CSS » Introduction

What is CSS?

Styles sheets define how HTML elements are to be displayed, just like the font tag and the color attribute in HTML. Style sheets allow style information to be specified in many ways. Styles can be specified inside a single HTML element, inside the element of an HTML page, or in an external CSS file. Even multiple external style sheets can be referenced inside a single HTML document.

Why CSS?

You might want to have different font and font sizes on your web page. Let's say you want a heading. One way of doing that is to write: <font color="red">My heading</font>
where you want headings. This might be ten different places in your text. Then, lets say, you change your layout, so you don't want the headings to be red anymore. What you have to do then, is to change "red" to "green" (or what ever color) ten places. A easier way of maintaining layouts is using CSS. You would then use <h1>My heading</h1> in the text, and you would define how you would h1 to look like in a style sheet. This can be either external (a whole document with only CSS in, which you make a link to in between the HTML) or internal (you write the CSS in the HTML site). The CSS would say h1 {font-color: red}, and it tells all the ten h1's to be red. When you update the layout, you change red to green only one place, so it's much simpler to maintain .You can define almost anything in the CSS, like text size, text color, image styles (borders and margins and such), text areas, buttons, link colors and so on.

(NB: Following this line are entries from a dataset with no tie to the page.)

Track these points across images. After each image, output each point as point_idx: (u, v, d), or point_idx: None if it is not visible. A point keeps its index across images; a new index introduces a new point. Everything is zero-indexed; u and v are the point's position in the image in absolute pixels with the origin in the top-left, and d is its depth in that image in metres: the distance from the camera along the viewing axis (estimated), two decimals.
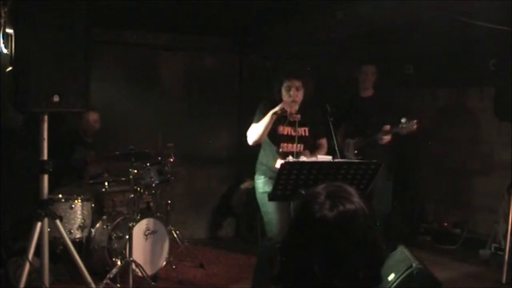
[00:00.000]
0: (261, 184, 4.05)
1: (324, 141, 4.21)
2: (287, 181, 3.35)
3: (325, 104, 4.08)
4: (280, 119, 3.96)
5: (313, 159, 3.57)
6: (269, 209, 3.96)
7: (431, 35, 5.84)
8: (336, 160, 3.58)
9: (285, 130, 4.02)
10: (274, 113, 3.88)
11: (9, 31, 3.31)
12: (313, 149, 4.11)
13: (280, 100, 3.98)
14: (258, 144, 4.11)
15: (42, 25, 3.25)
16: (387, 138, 4.76)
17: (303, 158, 3.63)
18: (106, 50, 5.88)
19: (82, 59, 3.40)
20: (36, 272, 3.51)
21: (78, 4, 3.38)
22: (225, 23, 5.98)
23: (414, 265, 3.53)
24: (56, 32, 3.29)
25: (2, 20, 3.47)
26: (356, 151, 5.02)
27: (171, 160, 5.17)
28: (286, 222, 3.85)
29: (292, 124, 4.00)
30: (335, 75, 6.70)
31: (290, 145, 4.02)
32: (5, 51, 3.47)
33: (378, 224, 1.54)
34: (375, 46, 6.40)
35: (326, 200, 1.46)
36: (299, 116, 3.96)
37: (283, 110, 3.89)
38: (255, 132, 3.99)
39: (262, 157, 4.14)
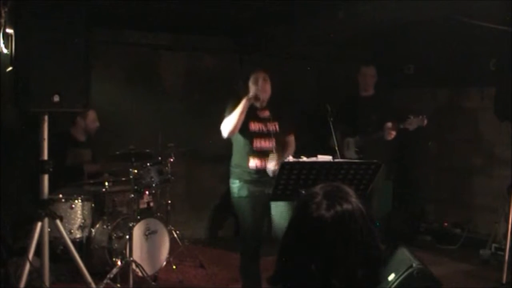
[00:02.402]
0: (236, 189, 3.97)
1: (292, 138, 4.19)
2: (288, 181, 3.34)
3: (325, 104, 4.08)
4: (251, 114, 3.95)
5: (313, 159, 3.57)
6: (245, 214, 3.96)
7: (431, 35, 5.85)
8: (337, 160, 3.58)
9: (257, 126, 4.00)
10: (248, 99, 3.90)
11: (9, 31, 3.31)
12: (282, 146, 4.09)
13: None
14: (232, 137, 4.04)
15: (42, 25, 3.24)
16: (394, 133, 4.81)
17: (303, 158, 3.63)
18: (106, 50, 5.88)
19: (82, 59, 3.39)
20: (36, 272, 3.50)
21: (78, 4, 3.38)
22: (225, 23, 5.98)
23: (414, 265, 3.53)
24: (56, 32, 3.28)
25: (2, 20, 3.47)
26: (357, 149, 5.04)
27: (171, 160, 5.17)
28: (261, 227, 3.95)
29: (263, 120, 4.02)
30: (335, 75, 6.70)
31: (263, 141, 3.98)
32: (5, 51, 3.46)
33: (378, 224, 1.53)
34: (376, 46, 6.40)
35: (323, 200, 1.46)
36: (268, 112, 4.01)
37: (256, 96, 3.93)
38: (229, 122, 3.94)
39: (235, 157, 4.06)
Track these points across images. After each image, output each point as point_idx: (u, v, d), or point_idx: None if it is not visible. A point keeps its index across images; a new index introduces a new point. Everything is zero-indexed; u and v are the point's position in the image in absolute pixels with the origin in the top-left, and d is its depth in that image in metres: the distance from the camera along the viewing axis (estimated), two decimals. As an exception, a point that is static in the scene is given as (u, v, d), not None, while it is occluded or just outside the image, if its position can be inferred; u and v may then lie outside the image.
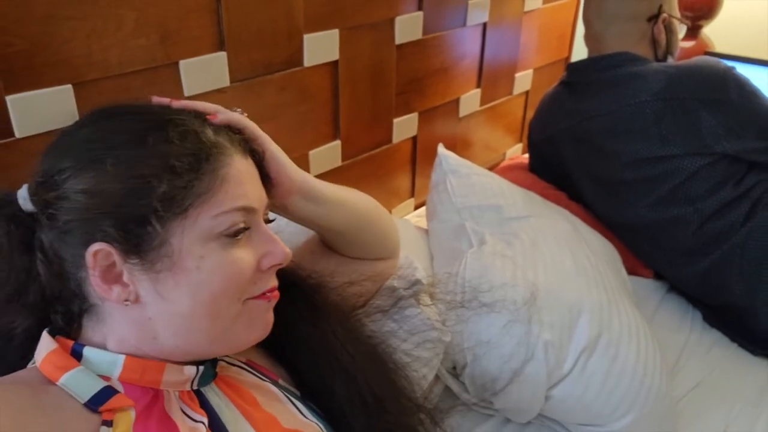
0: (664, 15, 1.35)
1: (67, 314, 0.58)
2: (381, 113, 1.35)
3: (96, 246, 0.52)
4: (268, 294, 0.59)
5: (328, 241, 0.79)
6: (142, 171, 0.53)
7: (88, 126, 0.57)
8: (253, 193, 0.59)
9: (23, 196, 0.56)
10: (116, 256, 0.53)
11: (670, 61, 1.40)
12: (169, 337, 0.55)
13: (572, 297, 1.00)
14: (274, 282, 0.60)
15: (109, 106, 0.59)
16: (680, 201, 1.22)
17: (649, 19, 1.34)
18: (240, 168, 0.58)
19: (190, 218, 0.54)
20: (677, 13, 1.40)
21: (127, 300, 0.54)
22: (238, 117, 0.64)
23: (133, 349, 0.56)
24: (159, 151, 0.54)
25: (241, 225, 0.56)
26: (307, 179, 0.70)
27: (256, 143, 0.65)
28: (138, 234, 0.53)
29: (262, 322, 0.60)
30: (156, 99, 0.63)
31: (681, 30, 1.42)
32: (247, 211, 0.57)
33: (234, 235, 0.56)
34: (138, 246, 0.53)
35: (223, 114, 0.62)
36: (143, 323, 0.55)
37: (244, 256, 0.56)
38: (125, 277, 0.54)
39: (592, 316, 0.98)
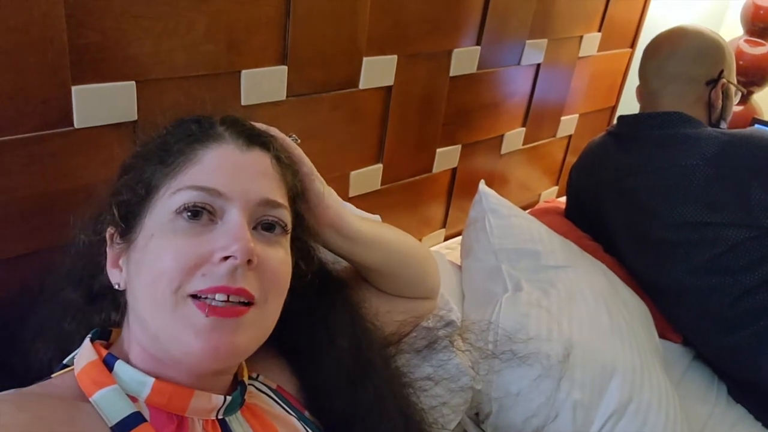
0: (723, 80, 1.33)
1: (110, 311, 0.60)
2: (426, 142, 1.34)
3: (110, 229, 0.58)
4: (209, 296, 0.51)
5: (364, 276, 0.78)
6: (139, 157, 0.59)
7: None
8: (226, 180, 0.54)
9: None
10: (115, 237, 0.57)
11: (723, 126, 1.39)
12: (137, 332, 0.55)
13: (606, 357, 0.97)
14: (222, 281, 0.51)
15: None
16: (720, 271, 1.19)
17: (708, 83, 1.33)
18: (224, 156, 0.56)
19: (159, 198, 0.55)
20: (734, 79, 1.39)
21: (117, 283, 0.57)
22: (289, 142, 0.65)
23: (147, 360, 0.55)
24: (161, 140, 0.59)
25: (195, 206, 0.53)
26: (342, 215, 0.68)
27: (300, 168, 0.65)
28: (124, 214, 0.56)
29: (192, 330, 0.50)
30: None
31: (736, 97, 1.40)
32: (206, 191, 0.53)
33: (188, 216, 0.53)
34: (125, 228, 0.56)
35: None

The two biggest browsers, Netscape and Internet Explorer, added more and more HTML tags and attributes (<font> and color attribute for example), so it became more and more difficult to create web pages where it was possible to separate the style from the content.

All major browsers support cascading style sheets.

Syntax

The CSS syntax is made up of three parts: a selector, a property and a value:

selector {property: value;}

The selector is normally the HTML element/tag you want to define, the property is the attribute you want to change, and each property can have a value. The property and value are separated by a colon, and surrounded by curly brackets:

h1 {color: red}

A browser normally ignores unknown tags.

External or internal CSS?

On any real life web page, external css is a must. But as horseland has blocked external css for security reasons, you have to use internal css.